Saved entries:
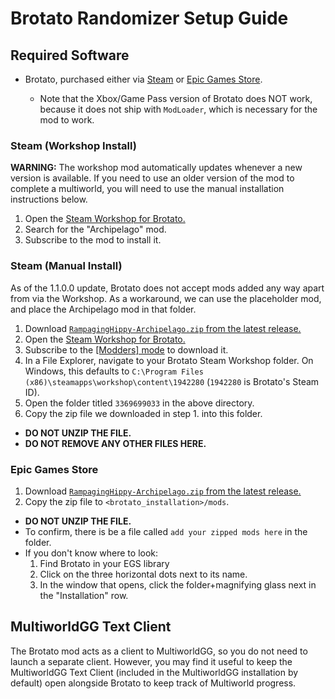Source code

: # Brotato Randomizer Setup Guide

## Required Software

- Brotato, purchased either via
  [Steam](https://store.steampowered.com/app/1942280/Brotato/) or [Epic Games
  Store](https://store.epicgames.com/en-US/p/brotato-ed4097).

  - Note that the Xbox/Game Pass version of Brotato does NOT work, because it does not
    ship with `ModLoader`, which is necessary for the mod to work.

### Steam (Workshop Install)

**WARNING:** The workshop mod automatically updates whenever a new version is available.
If you need to use an older version of the mod to complete a multiworld, you will need
to use the manual installation instructions below.

1. Open the [Steam Workshop for
   Brotato.](https://steamcommunity.com/app/1942280/workshop/)
2. Search for the "Archipelago" mod.
3. Subscribe to the mod to install it.

### Steam (Manual Install)

As of the 1.1.0.0 update, Brotato does not accept mods added any way apart from via the
Workshop. As a workaround, we can use the placeholder mod, and place the Archipelago mod
in that folder.

1. Download [`RampagingHippy-Archipelago.zip` from the latest
   release.](https://github.com/SpenserHaddad/Brotato-ArchipelagoClient/releases/latest)
2. Open the [Steam Workshop for
   Brotato.](https://steamcommunity.com/app/1942280/workshop/)
3. Subscribe to the [[Modders]
   mode](https://steamcommunity.com/sharedfiles/filedetails/?id=3369699033) to download
   it.
4. In a File Explorer, navigate to your Brotato Steam Workshop folder. On Windows, this
   defaults to `C:\Program Files (x86)\steamapps\workshop\content\1942280` (`1942280` is
   Brotato's Steam ID).
5. Open the folder titled `3369699033` in the above directory.
6. Copy the zip file we downloaded in step 1. into this folder.
  - **DO NOT UNZIP THE FILE.**
  - **DO NOT REMOVE ANY OTHER FILES HERE.**

### Epic Games Store

1. Download [`RampagingHippy-Archipelago.zip` from the latest
   release.](https://github.com/SpenserHaddad/Brotato-ArchipelagoClient/releases/latest)
2. Copy the zip file to `<brotato_installation>/mods`.
  - **DO NOT UNZIP THE FILE.**
  - To confirm, there is be a file called `add your zipped mods here` in the folder.
  - If you don't know where to look:
    1. Find Brotato in your EGS library
    2. Click on the three horizontal dots next to its name.
    3. In the window that opens, click the folder+magnifying glass next in the
       "Installation" row.

## MultiworldGG Text Client

The Brotato mod acts as a client to MultiworldGG, so you do not need to launch a separate
client. However, you may find it useful to keep the MultiworldGG Text Client (included in
the MultiworldGG installation by default) open alongside Brotato to keep track of
Multiworld progress.
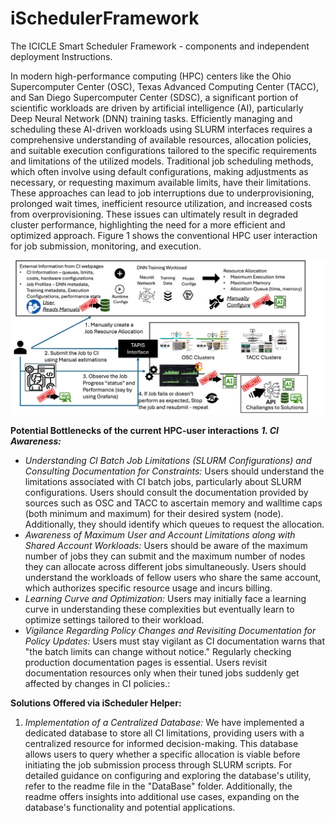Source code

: # iSchedulerFramework
The ICICLE Smart Scheduler Framework - components and independent deployment Instructions. 


In modern high-performance computing (HPC) centers like the Ohio Supercomputer Center (OSC), Texas Advanced Computing Center (TACC), and San Diego Supercomputer Center (SDSC), a significant portion of scientific workloads are driven by artificial intelligence (AI), particularly Deep Neural Network (DNN) training tasks. Efficiently managing and scheduling these AI-driven workloads using SLURM interfaces requires a comprehensive understanding of available resources, allocation policies, and suitable execution configurations tailored to the specific requirements and limitations of the utilized models.
Traditional job scheduling methods, which often involve using default configurations, making adjustments as necessary, or requesting maximum available limits, have their limitations. These approaches can lead to job interruptions due to underprovisioning, prolonged wait times, inefficient resource utilization, and increased costs from overprovisioning. These issues can ultimately result in degraded cluster performance, highlighting the need for a more efficient and optimized approach. Figure 1 shows the conventional HPC user interaction for job submission, monitoring, and execution. 

![Convetional User-HPC Interactions](https://github.com/manikyaswathi/iSchedulerFramework/blob/main/Images/ConvLifeCycle.png?raw=true)

**Potential Bottlenecks of the current HPC-user interactions**
_**1. CI Awareness:**_
- _Understanding CI Batch Job Limitations (SLURM Configurations) and Consulting Documentation for Constraints:_ Users should understand the limitations associated with CI batch jobs, particularly about SLURM configurations. Users should consult the documentation provided by sources such as OSC and TACC to ascertain memory and walltime caps (both minimum and maximum) for their desired system (node). Additionally, they should identify which queues to request the allocation.
- _Awareness of Maximum User and Account Limitations along with Shared Account Workloads:_  Users should be aware of the maximum number of jobs they can submit and the maximum number of nodes they can allocate across different jobs simultaneously. Users should understand the workloads of fellow users who share the same account, which authorizes specific resource usage and incurs billing.
- _Learning Curve and Optimization:_ Users may initially face a learning curve in understanding these complexities but eventually learn to optimize settings tailored to their workload.
- _Vigilance Regarding Policy Changes and Revisiting Documentation for Policy Updates:_ Users must stay vigilant as CI documentation warns that "the batch limits can change without notice." Regularly checking production documentation pages is essential. Users revisit documentation resources only when their tuned jobs suddenly get affected by changes in CI policies.:


**Solutions Offered via iScheduler Helper:**
1. _Implementation of a Centralized Database:_ We have implemented a dedicated database to store all CI limitations, providing users with a centralized resource for informed decision-making. This database allows users to query whether a specific allocation is viable before initiating the job submission process through SLURM scripts. For detailed guidance on configuring and exploring the database's utility, refer to the readme file in the "DataBase" folder. Additionally, the readme offers insights into additional use cases, expanding on the database's functionality and potential applications.
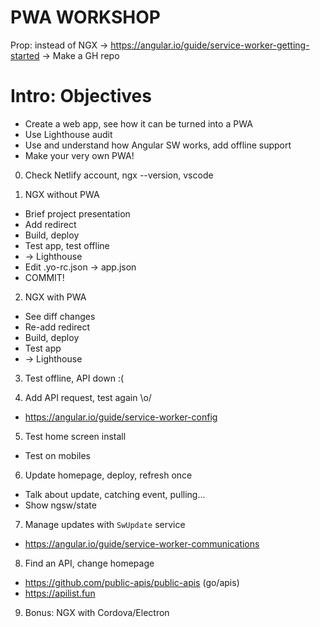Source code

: PWA WORKSHOP
============

Prop: instead of NGX
-> https://angular.io/guide/service-worker-getting-started
-> Make a GH repo

# Intro: Objectives
  - Create a web app, see how it can be turned into a PWA
  - Use Lighthouse audit
  - Use and understand how Angular SW works, add offline support
  - Make your very own PWA!

0. Check Netlify account, ngx --version, vscode

1. NGX without PWA
  - Brief project presentation
  - Add redirect
  - Build, deploy
  - Test app, test offline
  - -> Lighthouse
  - Edit .yo-rc.json -> app.json
  - COMMIT!

2. NGX with PWA
  - See diff changes
  - Re-add redirect
  - Build, deploy
  - Test app
  - -> Lighthouse

3. Test offline, API down :(

4. Add API request, test again \o/
  - https://angular.io/guide/service-worker-config

5. Test home screen install
  - Test on mobiles

6. Update homepage, deploy, refresh once
  - Talk about update, catching event, pulling...
  - Show ngsw/state

7. Manage updates with `SwUpdate` service
  - https://angular.io/guide/service-worker-communications

8. Find an API, change homepage
  - https://github.com/public-apis/public-apis (go/apis)
  - https://apilist.fun

9. Bonus: NGX with Cordova/Electron
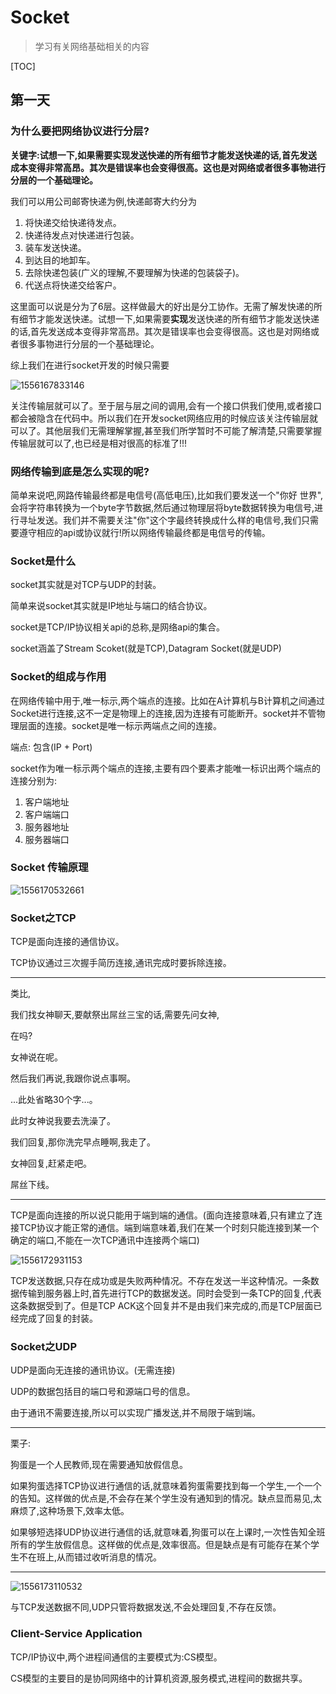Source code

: # Socket
> 学习有关网络基础相关的内容

[TOC]

## 第一天

### 为什么要把网络协议进行分层?

**关键字:试想一下,如果需要实现发送快递的所有细节才能发送快递的话,首先发送成本变得非常高昂。其次是错误率也会变得很高。这也是对网络或者很多事物进行分层的一个基础理论。**

我们可以用公司邮寄快递为例,快递邮寄大约分为

1. 将快递交给快递待发点。
2. 快递待发点对快递进行包装。
3. 装车发送快递。
4. 到达目的地卸车。
5. 去除快递包装(广义的理解,不要理解为快递的包装袋子)。
6. 代送点将快递交给客户。

这里面可以说是分为了6层。这样做最大的好出是分工协作。无需了解发快递的所有细节才能发送快递。试想一下,如果需要**实现**发送快递的所有细节才能发送快递的话,首先发送成本变得非常高昂。其次是错误率也会变得很高。这也是对网络或者很多事物进行分层的一个基础理论。

综上我们在进行socket开发的时候只需要

![1556167833146](assets/1556167833146.png)

关注传输层就可以了。至于层与层之间的调用,会有一个接口供我们使用,或者接口都会被隐含在代码中。所以我们在开发socket网络应用的时候应该关注传输层就可以了。其他层我们无需理解掌握,甚至我们所学暂时不可能了解清楚,只需要掌握传输层就可以了,也已经是相对很高的标准了!!!

### 网络传输到底是怎么实现的呢?

简单来说吧,网路传输最终都是电信号(高低电压),比如我们要发送一个"你好 世界",会将字符串转换为一个byte字节数据,然后通过物理层将byte数据转换为电信号,进行寻址发送。我们并不需要关注"你"这个字最终转换成什么样的电信号,我们只需要遵守相应的api或协议就行!所以网络传输最终都是电信号的传输。

### Socket是什么

socket其实就是对TCP与UDP的封装。

简单来说socket其实就是IP地址与端口的结合协议。

socket是TCP/IP协议相关api的总称,是网络api的集合。

socket涵盖了Stream Scoket(就是TCP),Datagram Socket(就是UDP)

### Socket的组成与作用

在网络传输中用于,唯一标示,两个端点的连接。比如在A计算机与B计算机之间通过Socket进行连接,这不一定是物理上的连接,因为连接有可能断开。socket并不管物理层面的连接。socket是唯一标示两端点之间的连接。

端点: 包含(IP + Port)

socket作为唯一标示两个端点的连接,主要有四个要素才能唯一标识出两个端点的连接分别为:

1. 客户端地址
2. 客户端端口
3. 服务器地址
4. 服务器端口

### Socket 传输原理

![1556170532661](assets/1556170532661.png)

### Socket之TCP

TCP是面向连接的通信协议。

TCP协议通过三次握手简历连接,通讯完成时要拆除连接。

---

类比,

我们找女神聊天,要献祭出屌丝三宝的话,需要先问女神,

在吗?

女神说在呢。

然后我们再说,我跟你说点事啊。

...此处省略30个字...。

此时女神说我要去洗澡了。

我们回复,那你洗完早点睡啊,我走了。

女神回复,赶紧走吧。

屌丝下线。

---

TCP是面向连接的所以说只能用于端到端的通信。(面向连接意味着,只有建立了连接TCP协议才能正常的通信。端到端意味着,我们在某一个时刻只能连接到某一个确定的端口,不能在一次TCP通讯中连接两个端口)

![1556172931153](assets/1556172931153.png)

TCP发送数据,只存在成功或是失败两种情况。不存在发送一半这种情况。一条数据传输到服务器上时,首先进行TCP的数据发送。同时会受到一条TCP的回复,代表这条数据受到了。但是TCP ACK这个回复并不是由我们来完成的,而是TCP层面已经完成了回复的封装。

### Socket之UDP

UDP是面向无连接的通讯协议。(无需连接)

UDP的数据包括目的端口号和源端口号的信息。

由于通讯不需要连接,所以可以实现广播发送,并不局限于端到端。

---

栗子:

狗蛋是一个人民教师,现在需要通知放假信息。

如果狗蛋选择TCP协议进行通信的话,就意味着狗蛋需要找到每一个学生,一个一个的告知。这样做的优点是,不会存在某个学生没有通知到的情况。缺点显而易见,太麻烦了,这种场景下,效率太低。

如果够短选择UDP协议进行通信的话,就意味着,狗蛋可以在上课时,一次性告知全班所有的学生放假信息。这样做的优点是,效率很高。但是缺点是有可能存在某个学生不在班上,从而错过收听消息的情况。

---

![1556173110532](assets/1556173110532.png)

与TCP发送数据不同,UDP只管将数据发送,不会处理回复,不存在反馈。

### Client-Service Application

TCP/IP协议中,两个进程间通信的主要模式为:CS模型。

CS模型的主要目的是协同网络中的计算机资源,服务模式,进程间的数据共享。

# TASK ITEM
If a picture sits between the line containing "3. Test offline, API" and the line containing "### Socket的组成与作用", leave it out, and return the lines of that range above exactly, both ends included.

# SOLUTION TO THE EXERCISE
3. Test offline, API down :(

4. Add API request, test again \o/
  - https://angular.io/guide/service-worker-config

5. Test home screen install
  - Test on mobiles

6. Update homepage, deploy, refresh once
  - Talk about update, catching event, pulling...
  - Show ngsw/state

7. Manage updates with `SwUpdate` service
  - https://angular.io/guide/service-worker-communications

8. Find an API, change homepage
  - https://github.com/public-apis/public-apis (go/apis)
  - https://apilist.fun

9. Bonus: NGX with Cordova/Electron
Source code

: # Socket
> 学习有关网络基础相关的内容

[TOC]

## 第一天

### 为什么要把网络协议进行分层?

**关键字:试想一下,如果需要实现发送快递的所有细节才能发送快递的话,首先发送成本变得非常高昂。其次是错误率也会变得很高。这也是对网络或者很多事物进行分层的一个基础理论。**

我们可以用公司邮寄快递为例,快递邮寄大约分为

1. 将快递交给快递待发点。
2. 快递待发点对快递进行包装。
3. 装车发送快递。
4. 到达目的地卸车。
5. 去除快递包装(广义的理解,不要理解为快递的包装袋子)。
6. 代送点将快递交给客户。

这里面可以说是分为了6层。这样做最大的好出是分工协作。无需了解发快递的所有细节才能发送快递。试想一下,如果需要**实现**发送快递的所有细节才能发送快递的话,首先发送成本变得非常高昂。其次是错误率也会变得很高。这也是对网络或者很多事物进行分层的一个基础理论。

综上我们在进行socket开发的时候只需要

![1556167833146](assets/1556167833146.png)

关注传输层就可以了。至于层与层之间的调用,会有一个接口供我们使用,或者接口都会被隐含在代码中。所以我们在开发socket网络应用的时候应该关注传输层就可以了。其他层我们无需理解掌握,甚至我们所学暂时不可能了解清楚,只需要掌握传输层就可以了,也已经是相对很高的标准了!!!

### 网络传输到底是怎么实现的呢?

简单来说吧,网路传输最终都是电信号(高低电压),比如我们要发送一个"你好 世界",会将字符串转换为一个byte字节数据,然后通过物理层将byte数据转换为电信号,进行寻址发送。我们并不需要关注"你"这个字最终转换成什么样的电信号,我们只需要遵守相应的api或协议就行!所以网络传输最终都是电信号的传输。

### Socket是什么

socket其实就是对TCP与UDP的封装。

简单来说socket其实就是IP地址与端口的结合协议。

socket是TCP/IP协议相关api的总称,是网络api的集合。

socket涵盖了Stream Scoket(就是TCP),Datagram Socket(就是UDP)

### Socket的组成与作用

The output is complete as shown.